◆ Available records
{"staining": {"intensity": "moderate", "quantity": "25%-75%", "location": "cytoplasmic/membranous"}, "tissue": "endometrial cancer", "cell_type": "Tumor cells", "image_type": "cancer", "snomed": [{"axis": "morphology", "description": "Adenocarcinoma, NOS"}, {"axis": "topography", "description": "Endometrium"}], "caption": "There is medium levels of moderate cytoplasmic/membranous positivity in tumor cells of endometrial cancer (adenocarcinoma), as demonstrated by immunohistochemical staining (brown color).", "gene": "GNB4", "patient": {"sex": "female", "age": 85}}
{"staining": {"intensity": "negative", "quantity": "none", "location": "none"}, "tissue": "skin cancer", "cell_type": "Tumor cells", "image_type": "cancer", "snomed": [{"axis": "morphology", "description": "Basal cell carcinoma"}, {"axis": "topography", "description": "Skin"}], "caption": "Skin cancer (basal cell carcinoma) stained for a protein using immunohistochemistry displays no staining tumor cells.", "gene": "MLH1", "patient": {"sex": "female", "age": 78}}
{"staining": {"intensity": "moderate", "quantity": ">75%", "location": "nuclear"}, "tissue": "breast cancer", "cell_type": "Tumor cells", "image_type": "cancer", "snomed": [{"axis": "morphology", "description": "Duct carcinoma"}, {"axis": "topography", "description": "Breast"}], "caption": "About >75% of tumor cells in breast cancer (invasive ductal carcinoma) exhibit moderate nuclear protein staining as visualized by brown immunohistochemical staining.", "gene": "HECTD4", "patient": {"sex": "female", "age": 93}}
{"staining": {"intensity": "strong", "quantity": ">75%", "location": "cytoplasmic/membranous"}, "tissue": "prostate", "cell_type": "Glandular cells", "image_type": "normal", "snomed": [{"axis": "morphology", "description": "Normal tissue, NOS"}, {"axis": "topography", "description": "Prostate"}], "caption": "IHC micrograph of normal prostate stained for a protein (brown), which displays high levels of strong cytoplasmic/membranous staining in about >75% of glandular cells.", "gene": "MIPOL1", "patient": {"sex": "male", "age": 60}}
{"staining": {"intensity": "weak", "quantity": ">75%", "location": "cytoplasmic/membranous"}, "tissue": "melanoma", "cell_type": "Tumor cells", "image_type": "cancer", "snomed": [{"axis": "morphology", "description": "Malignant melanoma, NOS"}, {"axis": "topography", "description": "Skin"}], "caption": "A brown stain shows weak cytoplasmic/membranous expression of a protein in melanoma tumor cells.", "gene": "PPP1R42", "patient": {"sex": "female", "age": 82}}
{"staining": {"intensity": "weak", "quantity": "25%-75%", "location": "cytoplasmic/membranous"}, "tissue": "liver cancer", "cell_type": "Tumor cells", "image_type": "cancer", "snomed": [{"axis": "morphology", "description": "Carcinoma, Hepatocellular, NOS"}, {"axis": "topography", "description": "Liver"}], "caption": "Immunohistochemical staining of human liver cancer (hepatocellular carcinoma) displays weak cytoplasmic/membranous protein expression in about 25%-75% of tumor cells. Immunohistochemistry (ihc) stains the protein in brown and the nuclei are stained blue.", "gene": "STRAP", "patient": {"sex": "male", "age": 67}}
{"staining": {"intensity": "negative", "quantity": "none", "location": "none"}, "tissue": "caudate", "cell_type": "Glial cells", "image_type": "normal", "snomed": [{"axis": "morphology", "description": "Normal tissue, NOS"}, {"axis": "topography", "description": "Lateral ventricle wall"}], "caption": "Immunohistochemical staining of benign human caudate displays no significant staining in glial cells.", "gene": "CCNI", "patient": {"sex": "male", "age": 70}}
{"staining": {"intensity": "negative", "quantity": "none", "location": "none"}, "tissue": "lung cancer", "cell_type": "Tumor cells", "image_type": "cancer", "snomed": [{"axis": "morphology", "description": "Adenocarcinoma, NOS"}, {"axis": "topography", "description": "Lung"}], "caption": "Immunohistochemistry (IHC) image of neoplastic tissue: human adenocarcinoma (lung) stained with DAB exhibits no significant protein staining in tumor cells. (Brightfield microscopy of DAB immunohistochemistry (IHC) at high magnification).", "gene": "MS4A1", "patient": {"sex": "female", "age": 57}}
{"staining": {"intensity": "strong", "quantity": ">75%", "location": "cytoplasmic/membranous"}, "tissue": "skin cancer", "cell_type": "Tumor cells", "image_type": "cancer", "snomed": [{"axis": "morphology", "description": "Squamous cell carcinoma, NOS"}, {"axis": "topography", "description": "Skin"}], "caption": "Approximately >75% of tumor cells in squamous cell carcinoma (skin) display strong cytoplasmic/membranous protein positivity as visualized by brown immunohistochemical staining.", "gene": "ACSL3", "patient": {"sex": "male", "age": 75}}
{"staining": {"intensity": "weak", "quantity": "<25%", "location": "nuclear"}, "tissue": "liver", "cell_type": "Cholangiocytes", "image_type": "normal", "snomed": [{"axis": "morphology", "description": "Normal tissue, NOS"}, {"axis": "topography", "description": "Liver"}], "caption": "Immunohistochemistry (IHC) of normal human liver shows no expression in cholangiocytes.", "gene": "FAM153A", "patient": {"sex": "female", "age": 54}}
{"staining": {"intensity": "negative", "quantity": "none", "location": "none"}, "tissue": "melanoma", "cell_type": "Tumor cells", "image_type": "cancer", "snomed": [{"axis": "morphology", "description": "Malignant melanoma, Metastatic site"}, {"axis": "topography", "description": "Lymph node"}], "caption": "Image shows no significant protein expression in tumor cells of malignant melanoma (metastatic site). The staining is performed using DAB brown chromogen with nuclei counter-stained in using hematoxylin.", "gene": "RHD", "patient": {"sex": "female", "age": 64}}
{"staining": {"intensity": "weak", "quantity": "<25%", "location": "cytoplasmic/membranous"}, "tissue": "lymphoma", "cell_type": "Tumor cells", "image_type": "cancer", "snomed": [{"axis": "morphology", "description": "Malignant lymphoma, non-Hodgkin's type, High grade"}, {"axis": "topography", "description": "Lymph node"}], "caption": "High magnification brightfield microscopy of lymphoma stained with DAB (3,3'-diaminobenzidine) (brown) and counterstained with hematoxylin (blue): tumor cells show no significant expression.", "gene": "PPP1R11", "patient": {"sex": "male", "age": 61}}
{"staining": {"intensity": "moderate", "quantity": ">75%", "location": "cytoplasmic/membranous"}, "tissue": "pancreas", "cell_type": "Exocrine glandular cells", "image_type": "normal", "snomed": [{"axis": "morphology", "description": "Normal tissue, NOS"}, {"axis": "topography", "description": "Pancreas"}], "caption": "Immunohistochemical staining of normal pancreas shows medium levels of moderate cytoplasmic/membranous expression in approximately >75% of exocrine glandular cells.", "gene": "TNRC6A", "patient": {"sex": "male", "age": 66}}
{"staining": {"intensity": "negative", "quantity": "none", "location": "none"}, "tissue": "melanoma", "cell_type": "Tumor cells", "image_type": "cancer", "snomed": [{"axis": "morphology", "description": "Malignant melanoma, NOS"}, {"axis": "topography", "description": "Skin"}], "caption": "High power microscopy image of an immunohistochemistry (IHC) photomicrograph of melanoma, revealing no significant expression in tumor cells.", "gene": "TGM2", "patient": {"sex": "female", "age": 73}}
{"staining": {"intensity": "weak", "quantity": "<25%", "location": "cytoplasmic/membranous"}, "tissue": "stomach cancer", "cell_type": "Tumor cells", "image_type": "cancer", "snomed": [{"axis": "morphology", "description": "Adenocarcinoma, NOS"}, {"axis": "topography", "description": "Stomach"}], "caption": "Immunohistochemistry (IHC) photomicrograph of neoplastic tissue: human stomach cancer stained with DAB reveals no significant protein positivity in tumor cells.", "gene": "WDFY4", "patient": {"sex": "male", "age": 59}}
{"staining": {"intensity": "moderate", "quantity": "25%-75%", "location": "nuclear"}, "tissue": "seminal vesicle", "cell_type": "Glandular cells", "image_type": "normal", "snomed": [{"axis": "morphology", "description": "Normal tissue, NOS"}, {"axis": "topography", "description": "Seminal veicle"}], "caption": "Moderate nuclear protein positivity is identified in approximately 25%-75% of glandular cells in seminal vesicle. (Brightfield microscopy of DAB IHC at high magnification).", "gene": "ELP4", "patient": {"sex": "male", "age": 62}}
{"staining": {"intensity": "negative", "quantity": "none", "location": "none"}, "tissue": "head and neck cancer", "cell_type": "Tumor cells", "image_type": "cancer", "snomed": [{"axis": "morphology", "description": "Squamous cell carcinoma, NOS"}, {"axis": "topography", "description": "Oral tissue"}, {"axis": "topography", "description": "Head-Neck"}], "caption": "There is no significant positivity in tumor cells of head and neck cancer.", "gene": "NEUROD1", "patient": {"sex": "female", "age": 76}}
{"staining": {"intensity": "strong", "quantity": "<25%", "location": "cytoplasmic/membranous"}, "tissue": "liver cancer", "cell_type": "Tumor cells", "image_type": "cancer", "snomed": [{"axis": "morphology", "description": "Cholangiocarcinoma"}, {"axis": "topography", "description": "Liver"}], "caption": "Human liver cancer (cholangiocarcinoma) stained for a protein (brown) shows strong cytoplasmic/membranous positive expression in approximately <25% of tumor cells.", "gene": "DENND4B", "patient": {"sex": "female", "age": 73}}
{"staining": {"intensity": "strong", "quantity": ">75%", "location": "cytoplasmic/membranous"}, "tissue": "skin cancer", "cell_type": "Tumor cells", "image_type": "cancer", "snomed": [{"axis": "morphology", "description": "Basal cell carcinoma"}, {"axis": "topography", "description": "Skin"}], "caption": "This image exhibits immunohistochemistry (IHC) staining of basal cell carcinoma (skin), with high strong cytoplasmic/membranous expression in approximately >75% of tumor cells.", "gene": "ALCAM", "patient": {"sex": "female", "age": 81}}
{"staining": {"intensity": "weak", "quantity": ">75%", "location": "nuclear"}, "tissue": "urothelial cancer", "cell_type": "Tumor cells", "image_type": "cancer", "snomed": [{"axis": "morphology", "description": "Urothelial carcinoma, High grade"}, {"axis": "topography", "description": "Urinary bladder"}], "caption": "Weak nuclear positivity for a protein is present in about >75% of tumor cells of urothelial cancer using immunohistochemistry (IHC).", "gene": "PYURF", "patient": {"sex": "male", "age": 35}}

◆ Exercise requirements
Your answer must be the lines above from the one containing "staining of normal" to the one containing "power microscopy image", both included, restated word for word.

◆ Answer for this exercise
{"staining": {"intensity": "moderate", "quantity": ">75%", "location": "cytoplasmic/membranous"}, "tissue": "pancreas", "cell_type": "Exocrine glandular cells", "image_type": "normal", "snomed": [{"axis": "morphology", "description": "Normal tissue, NOS"}, {"axis": "topography", "description": "Pancreas"}], "caption": "Immunohistochemical staining of normal pancreas shows medium levels of moderate cytoplasmic/membranous expression in approximately >75% of exocrine glandular cells.", "gene": "TNRC6A", "patient": {"sex": "male", "age": 66}}
{"staining": {"intensity": "negative", "quantity": "none", "location": "none"}, "tissue": "melanoma", "cell_type": "Tumor cells", "image_type": "cancer", "snomed": [{"axis": "morphology", "description": "Malignant melanoma, NOS"}, {"axis": "topography", "description": "Skin"}], "caption": "High power microscopy image of an immunohistochemistry (IHC) photomicrograph of melanoma, revealing no significant expression in tumor cells.", "gene": "TGM2", "patient": {"sex": "female", "age": 73}}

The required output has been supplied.